父の顔がさっと変わった瞬間、珈琲を持った先程の女性が、

父の珈琲カップに珈琲を注いで、砂糖とミルクを2つずつ並べた。


――――なる程。



「何を馬鹿な事を言ってるんだ」

「だって、お父さんは私の進路や学校生活に口を出すでしょう? 私、今の生活がとても充実して満たされて癒やされてるんです。



邪魔、しないで欲しいんです」

そう言うと、父の目がやっと私を見つめてくれた。

その瞳には、……愛情なんてない、気がします。



「邪魔だと? 私はあんなFランクの大学に行かれて」

「恥ずかしいんですよね」

遮って話すと、更に機嫌が悪くなったけれど、私は続けさせてもらいます!


「お父さんは、私を否定しかしてきませんでした。
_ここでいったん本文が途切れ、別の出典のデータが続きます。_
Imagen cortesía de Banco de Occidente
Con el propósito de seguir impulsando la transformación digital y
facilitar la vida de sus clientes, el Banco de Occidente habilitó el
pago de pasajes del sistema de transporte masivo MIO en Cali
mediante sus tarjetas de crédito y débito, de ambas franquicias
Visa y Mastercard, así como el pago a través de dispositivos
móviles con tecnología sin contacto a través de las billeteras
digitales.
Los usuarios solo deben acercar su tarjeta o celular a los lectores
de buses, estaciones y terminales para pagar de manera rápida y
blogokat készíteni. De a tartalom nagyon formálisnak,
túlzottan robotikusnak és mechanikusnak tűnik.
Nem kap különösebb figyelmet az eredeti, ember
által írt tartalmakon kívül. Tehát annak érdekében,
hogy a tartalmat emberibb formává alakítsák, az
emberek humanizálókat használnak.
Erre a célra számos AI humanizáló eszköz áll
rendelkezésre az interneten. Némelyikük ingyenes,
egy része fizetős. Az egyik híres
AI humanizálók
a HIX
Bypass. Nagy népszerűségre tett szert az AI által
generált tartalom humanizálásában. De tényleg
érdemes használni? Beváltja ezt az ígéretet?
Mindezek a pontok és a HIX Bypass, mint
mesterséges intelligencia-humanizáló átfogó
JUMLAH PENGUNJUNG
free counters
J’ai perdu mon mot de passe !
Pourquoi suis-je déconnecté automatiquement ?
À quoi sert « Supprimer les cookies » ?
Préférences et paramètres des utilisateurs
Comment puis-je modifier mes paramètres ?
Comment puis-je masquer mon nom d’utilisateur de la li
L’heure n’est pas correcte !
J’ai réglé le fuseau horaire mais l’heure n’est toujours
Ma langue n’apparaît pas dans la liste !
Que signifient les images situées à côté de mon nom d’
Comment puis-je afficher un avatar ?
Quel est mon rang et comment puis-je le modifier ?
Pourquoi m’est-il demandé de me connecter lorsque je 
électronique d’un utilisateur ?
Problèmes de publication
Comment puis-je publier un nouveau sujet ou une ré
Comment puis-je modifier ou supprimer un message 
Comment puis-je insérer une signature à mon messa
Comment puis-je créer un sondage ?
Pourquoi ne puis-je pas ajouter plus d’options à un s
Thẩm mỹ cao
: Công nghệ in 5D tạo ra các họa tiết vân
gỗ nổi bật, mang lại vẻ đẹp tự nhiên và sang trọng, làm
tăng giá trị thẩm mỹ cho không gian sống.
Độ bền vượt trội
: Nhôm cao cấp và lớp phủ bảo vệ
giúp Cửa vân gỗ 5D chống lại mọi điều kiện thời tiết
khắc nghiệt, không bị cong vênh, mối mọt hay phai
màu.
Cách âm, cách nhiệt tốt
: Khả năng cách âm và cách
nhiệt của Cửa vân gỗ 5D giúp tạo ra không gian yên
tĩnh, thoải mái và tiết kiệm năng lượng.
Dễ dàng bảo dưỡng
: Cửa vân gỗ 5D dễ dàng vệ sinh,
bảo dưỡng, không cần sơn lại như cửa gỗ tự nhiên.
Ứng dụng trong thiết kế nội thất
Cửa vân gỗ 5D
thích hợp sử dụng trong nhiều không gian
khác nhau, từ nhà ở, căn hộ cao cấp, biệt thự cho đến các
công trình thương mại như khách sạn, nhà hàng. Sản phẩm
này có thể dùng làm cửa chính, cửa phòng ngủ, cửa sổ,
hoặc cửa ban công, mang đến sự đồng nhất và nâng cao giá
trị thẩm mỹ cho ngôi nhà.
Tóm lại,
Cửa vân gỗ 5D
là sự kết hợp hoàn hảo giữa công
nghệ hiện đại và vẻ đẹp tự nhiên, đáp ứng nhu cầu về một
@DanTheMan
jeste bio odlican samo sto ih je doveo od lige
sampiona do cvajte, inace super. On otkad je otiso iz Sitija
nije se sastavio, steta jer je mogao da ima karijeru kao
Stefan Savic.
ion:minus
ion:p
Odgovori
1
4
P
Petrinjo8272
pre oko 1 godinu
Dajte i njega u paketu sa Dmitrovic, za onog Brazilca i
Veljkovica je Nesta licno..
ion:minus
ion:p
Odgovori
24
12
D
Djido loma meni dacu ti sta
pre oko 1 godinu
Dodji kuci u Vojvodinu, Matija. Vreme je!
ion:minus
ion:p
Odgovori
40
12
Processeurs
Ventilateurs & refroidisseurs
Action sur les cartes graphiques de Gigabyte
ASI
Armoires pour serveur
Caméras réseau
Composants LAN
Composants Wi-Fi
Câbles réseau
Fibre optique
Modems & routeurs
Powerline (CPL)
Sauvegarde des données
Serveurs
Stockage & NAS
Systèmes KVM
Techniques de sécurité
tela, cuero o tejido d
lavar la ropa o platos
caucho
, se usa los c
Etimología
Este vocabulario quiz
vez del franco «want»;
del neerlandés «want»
でも、それは仕方ないんです。
お父さんが望む私には、要領が悪くて慣れなかったから」


実験台のアルジャーノンみたい。
成長するにつれて私は要領も悪く、成績も上がらなくなったから。



「でもね、お父さん。私、頑張ったよ。馬鹿なりに頑張ってたんですよ」


オシャレも、恋も、友達も諦めて、勉強だけを頑張ったんです。